Ultima novità ma non per importanza, la possibilità di apportare modifiche firmware tramite driver, grazie alla quale sarà possibile “evolvere” Polaris ogni qualvolta saranno richieste nuove funzionalità. Tale procedura è stata utilizzata per cambiare la gestione di corrente delle fasi e risolvere il problema di alimentazione dei primi giorni.
Molti dei cambiamenti di Polaris sono stati effettuati a livello della singola Compute Unit. Così come altri chip basati su GCN, ogni CU include 64 Stream Processors suddivisi in gruppi da 16, quattro cache per registri da 64 KB, 4 unità textures con funzionalità di caricamento e salvataggio ed un blocco di cache L1 dedicata da 16 KB.
La priorità di AMD, a questo giro, è stata di aumentare l’efficienza intrinseca di ogni shader, e ciò è stato ottenuto con un algoritmo migliorato di prefetch delle istruzioni. Esso migliora l’efficienza accorciando “l’occlusione” delle pipeline e rende il caching delle istruzioni più lineare.
Ciò giova anche alle performance in single thread dove i carichi di lavoro non possono essere divisi come con le DX12 o Vulkan, aumentando quindi le prestazioni coi titoli DX11.
Tali miglioramenti portano ad un aumento delle performance clock per clock di circa il 15% rispetto alla R9 390, e questo senza considerare le frequenze operative superiori rispetto a quest’ultima, grazie ovviamente al passaggio ai 14 nm.

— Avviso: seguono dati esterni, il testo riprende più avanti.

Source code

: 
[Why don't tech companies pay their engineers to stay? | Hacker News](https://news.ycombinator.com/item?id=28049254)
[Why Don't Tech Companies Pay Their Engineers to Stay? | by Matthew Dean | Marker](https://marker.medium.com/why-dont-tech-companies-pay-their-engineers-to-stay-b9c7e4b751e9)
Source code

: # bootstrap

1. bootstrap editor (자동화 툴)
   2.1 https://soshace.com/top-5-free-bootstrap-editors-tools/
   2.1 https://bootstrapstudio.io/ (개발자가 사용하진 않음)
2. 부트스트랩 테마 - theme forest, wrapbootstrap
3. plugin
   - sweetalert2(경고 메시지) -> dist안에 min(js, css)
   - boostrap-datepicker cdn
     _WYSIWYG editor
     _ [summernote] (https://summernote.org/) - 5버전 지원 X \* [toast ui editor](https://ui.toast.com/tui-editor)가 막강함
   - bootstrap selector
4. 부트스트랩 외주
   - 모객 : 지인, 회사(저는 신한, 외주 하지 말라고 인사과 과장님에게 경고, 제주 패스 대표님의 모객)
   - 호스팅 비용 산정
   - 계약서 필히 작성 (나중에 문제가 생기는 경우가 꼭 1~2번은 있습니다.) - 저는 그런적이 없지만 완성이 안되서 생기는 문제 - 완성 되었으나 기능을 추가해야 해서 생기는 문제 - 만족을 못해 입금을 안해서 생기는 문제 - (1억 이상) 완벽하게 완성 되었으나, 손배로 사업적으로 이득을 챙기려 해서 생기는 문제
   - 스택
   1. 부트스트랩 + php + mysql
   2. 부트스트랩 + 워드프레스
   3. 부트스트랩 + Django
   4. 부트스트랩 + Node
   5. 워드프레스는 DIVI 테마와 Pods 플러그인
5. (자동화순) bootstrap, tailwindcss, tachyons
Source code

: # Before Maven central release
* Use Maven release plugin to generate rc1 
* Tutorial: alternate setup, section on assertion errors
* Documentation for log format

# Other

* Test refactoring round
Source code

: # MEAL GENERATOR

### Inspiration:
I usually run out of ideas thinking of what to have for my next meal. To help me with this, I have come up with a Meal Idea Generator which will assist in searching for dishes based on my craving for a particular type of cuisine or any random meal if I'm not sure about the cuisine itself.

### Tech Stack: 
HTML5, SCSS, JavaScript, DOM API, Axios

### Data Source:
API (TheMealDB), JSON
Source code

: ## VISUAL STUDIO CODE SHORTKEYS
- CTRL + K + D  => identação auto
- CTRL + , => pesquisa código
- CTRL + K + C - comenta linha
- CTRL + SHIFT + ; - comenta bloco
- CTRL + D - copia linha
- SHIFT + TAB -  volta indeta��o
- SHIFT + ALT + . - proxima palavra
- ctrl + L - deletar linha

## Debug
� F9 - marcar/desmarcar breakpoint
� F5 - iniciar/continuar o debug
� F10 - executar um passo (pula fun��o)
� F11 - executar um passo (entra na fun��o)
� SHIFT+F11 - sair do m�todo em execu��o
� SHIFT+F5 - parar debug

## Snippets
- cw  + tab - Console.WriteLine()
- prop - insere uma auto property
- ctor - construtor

Un’altra aggiunta è quella che AMD chiama “Shader Intrinsic Functions”. Esse derivano direttamente dall’esperienza di AMD col mercato console, e sebbene non abbiano molto a che fare con l’architettura Polaris di per sé, le SIF potrebbero avere un impatto drastico sul futuro delle GPU Radeon. Queste estensioni sono essenzialmente trasportate in toto dalle console tramite una libreria API tramite GPUOpen, possono essere “ported” facilmente nel mondo dei PC e possono garantire agli sviluppatori performance superiori grazie alla familiarità con architetture simili.